After broiling the heck out of them, I popped them into a large plastic freezer bag for 15 minutes.

Hatch Chilies steaming in a plastic bag

The steam off of the peppers fills up the bag slightly and the peppers steam for a while and the skins become loose.

seeding and peeling roast peppers
seeding and peeling roast peppers

After steaming the peppers are very soft and the waxy outer skins are almost falling off. I slit them open and scrape off the seeds and then turn the pepper over to lift the peel off of the flesh of the pepper. The peeled peppers are folded up to the right hand side of the photo.

Essentially these are the same as those canned chilies you've probably been buying in the tiny cans in the Hispanic food section of your grocery store but the taste is incomparable! These hatch chili's have so much flavor and they are spicy. This batch of 8 peppers made about 1 cup of cooked chilies. I used it all at one time but you can freeze these roasted and peeled peppers no matter what variety you use.

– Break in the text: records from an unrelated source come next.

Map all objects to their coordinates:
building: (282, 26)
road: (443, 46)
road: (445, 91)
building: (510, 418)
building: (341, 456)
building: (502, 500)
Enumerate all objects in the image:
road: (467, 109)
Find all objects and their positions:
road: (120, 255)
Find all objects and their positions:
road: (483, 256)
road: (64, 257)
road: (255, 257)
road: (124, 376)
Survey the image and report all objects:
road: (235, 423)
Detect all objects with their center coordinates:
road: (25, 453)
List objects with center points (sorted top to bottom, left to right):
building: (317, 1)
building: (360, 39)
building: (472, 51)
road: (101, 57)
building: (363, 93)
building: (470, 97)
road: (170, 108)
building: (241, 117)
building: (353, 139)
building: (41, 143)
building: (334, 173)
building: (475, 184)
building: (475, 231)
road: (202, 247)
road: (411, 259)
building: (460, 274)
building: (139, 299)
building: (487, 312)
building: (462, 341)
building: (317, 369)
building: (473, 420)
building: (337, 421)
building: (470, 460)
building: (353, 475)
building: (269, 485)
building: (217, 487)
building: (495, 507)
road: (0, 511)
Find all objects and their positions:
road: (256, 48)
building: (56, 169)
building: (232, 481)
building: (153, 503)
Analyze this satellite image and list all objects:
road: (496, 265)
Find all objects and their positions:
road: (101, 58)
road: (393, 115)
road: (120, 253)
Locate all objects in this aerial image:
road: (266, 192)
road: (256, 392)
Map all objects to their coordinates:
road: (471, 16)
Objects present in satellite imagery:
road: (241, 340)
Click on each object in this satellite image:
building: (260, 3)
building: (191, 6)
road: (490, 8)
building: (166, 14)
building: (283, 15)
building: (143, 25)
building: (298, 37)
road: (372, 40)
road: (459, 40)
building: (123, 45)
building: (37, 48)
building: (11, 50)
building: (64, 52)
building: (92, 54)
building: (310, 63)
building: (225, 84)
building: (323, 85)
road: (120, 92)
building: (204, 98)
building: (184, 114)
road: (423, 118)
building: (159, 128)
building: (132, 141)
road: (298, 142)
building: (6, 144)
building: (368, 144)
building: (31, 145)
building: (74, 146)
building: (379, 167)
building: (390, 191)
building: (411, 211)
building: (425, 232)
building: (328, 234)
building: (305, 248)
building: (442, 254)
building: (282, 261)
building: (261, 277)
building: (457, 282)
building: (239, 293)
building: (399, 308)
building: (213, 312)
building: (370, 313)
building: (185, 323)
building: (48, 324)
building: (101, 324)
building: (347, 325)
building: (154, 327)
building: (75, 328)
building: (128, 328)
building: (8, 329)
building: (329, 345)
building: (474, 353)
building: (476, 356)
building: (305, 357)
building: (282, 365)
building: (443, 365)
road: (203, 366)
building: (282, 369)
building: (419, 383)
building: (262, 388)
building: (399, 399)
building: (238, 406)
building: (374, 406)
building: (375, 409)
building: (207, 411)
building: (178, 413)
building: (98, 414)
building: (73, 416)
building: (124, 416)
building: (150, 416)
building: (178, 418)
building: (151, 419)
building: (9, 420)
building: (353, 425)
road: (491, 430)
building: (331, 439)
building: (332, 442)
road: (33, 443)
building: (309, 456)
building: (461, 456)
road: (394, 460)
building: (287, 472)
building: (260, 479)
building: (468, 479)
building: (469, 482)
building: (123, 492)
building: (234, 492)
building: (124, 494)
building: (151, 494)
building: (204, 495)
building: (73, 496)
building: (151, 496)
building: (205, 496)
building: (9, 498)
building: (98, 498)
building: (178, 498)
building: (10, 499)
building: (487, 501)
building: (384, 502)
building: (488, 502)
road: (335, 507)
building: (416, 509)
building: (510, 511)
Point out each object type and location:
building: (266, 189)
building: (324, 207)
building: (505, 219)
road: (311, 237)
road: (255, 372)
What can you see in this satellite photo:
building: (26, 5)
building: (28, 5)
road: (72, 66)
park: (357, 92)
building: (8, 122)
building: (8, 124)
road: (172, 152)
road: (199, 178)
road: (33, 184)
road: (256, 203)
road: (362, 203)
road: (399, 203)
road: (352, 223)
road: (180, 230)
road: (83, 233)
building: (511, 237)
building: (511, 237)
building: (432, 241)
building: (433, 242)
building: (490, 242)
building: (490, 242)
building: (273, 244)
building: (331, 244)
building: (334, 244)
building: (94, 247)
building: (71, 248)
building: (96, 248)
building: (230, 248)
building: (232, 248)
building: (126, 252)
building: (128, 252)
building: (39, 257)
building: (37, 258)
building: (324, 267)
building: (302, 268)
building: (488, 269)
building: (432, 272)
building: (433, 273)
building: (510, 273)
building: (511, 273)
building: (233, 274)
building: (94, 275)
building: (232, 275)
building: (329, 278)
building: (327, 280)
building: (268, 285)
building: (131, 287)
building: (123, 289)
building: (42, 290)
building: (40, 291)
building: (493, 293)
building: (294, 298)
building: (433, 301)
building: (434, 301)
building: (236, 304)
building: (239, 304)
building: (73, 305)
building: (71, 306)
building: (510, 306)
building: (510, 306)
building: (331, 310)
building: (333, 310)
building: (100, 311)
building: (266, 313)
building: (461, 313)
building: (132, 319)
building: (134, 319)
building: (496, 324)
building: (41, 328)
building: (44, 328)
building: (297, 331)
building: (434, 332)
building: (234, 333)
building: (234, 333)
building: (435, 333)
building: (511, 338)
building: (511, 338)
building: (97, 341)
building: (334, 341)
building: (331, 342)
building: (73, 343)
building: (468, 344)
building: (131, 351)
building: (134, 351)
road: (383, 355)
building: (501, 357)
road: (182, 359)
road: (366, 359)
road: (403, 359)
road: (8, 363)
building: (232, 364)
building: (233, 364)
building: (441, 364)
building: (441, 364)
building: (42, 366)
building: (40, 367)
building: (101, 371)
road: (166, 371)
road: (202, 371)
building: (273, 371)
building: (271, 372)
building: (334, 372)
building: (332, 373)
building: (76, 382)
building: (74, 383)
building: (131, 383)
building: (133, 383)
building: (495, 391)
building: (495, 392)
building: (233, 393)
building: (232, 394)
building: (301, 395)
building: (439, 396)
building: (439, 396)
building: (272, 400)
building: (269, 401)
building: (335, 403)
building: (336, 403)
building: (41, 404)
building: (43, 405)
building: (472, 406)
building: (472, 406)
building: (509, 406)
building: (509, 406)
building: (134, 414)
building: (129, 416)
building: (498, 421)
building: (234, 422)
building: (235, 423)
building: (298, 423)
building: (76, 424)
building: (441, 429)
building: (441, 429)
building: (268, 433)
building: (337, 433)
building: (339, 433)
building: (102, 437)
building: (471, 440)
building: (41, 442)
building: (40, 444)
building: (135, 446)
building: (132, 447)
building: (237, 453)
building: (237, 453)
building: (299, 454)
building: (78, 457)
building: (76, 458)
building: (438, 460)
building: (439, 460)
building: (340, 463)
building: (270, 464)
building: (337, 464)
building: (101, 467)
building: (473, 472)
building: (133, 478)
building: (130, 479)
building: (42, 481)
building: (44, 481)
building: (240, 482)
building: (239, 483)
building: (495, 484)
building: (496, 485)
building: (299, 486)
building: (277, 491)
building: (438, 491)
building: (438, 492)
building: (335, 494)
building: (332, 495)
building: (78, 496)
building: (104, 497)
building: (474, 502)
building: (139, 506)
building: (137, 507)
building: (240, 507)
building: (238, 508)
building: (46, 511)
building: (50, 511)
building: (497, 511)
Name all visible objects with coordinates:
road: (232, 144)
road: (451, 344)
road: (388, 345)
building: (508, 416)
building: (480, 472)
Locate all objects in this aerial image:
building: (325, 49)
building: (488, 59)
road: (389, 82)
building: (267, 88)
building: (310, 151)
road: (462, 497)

This is the same method I use to make the roasted red peppers that are popular jarred grocery store items. Made from fresh, any pepper you roast and peel yourself will be superior and I like knowing I haven't added any preservatives to mine.

Aren't these beautiful. Just imagine one of these beauties on your next green chili burger!

As I said before, this technique works for all chilies and bell peppers and it's really easy to do so go out and buy some peppers and try it yourself.